The partners told me "all the other juniors were just as busy," "it would be a great experience" and something about my "millennial attitude." When both matters finally finished, I was exhausted, burnt-out, and generally apathetic. My routine had fallen apart: I couldn't remember the last time I'd gone to the gym and I was surviving on take-out. While this was an extreme case (and I did learn a lot), I didn't feel supported."

- CBABC Member, anonymous

Conversation points:

  • How do we prevent the ominous “burn out” that is constantly alluded to?
  • How can young lawyers approach senior lawyers when mental health is a concern with respect to deadlines, work hours, pressure?
  • How can young lawyers better recognize their own limitations?  Is saying “no” an actual option?
  • Is the lofty ideal of a work/life balance more than an illusion and how does one achieve it?
  • How do young lawyers prioritize physical wellness (sleep, exercise, eating well) when they do not control their schedules?
  • How do you fit exercise into your busy schedule?

Solutions:

The CBABC Young Lawyer Advisory Committee (YLAC) envisions a legal profession where mental health days or personal days are more widely accepted. 

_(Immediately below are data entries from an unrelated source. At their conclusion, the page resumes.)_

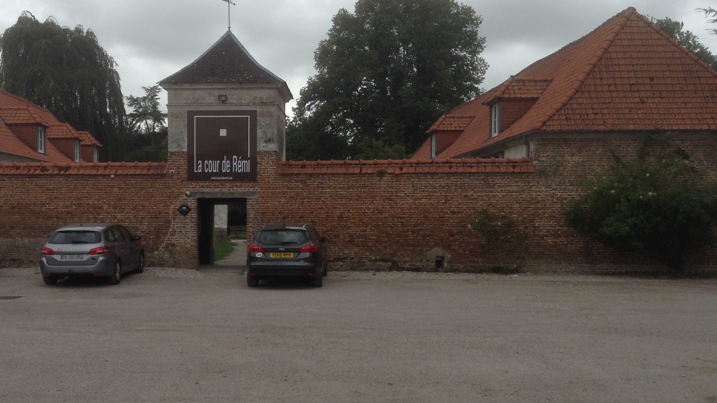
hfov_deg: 42.6
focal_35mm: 48
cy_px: 226
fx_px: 912
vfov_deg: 24.9
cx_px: 268
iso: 25
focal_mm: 3.3
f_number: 2.4
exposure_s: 1/358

YLAC members suggestions for maintaining a healthy work-life balance: 

  • Exercise with a friend or co-worker for motivation
  • Meditate for 5-10 minutes at a time
  • Take regular breaks from work
  • Yoga
  • Run
  • Use a sit/stand desk
  • Play with your dog (if you're lucky enough to have one) 
  • Get a massage 
  • Do something on the weekends
    • "Since it's winter, I try to ski every weekend. If I fill up my weekend with something that gets me out of the house, I feel recharged and refreshed when I go back to work on Monday."          - YLAC Member
  • Walk it off. Preferably in nature.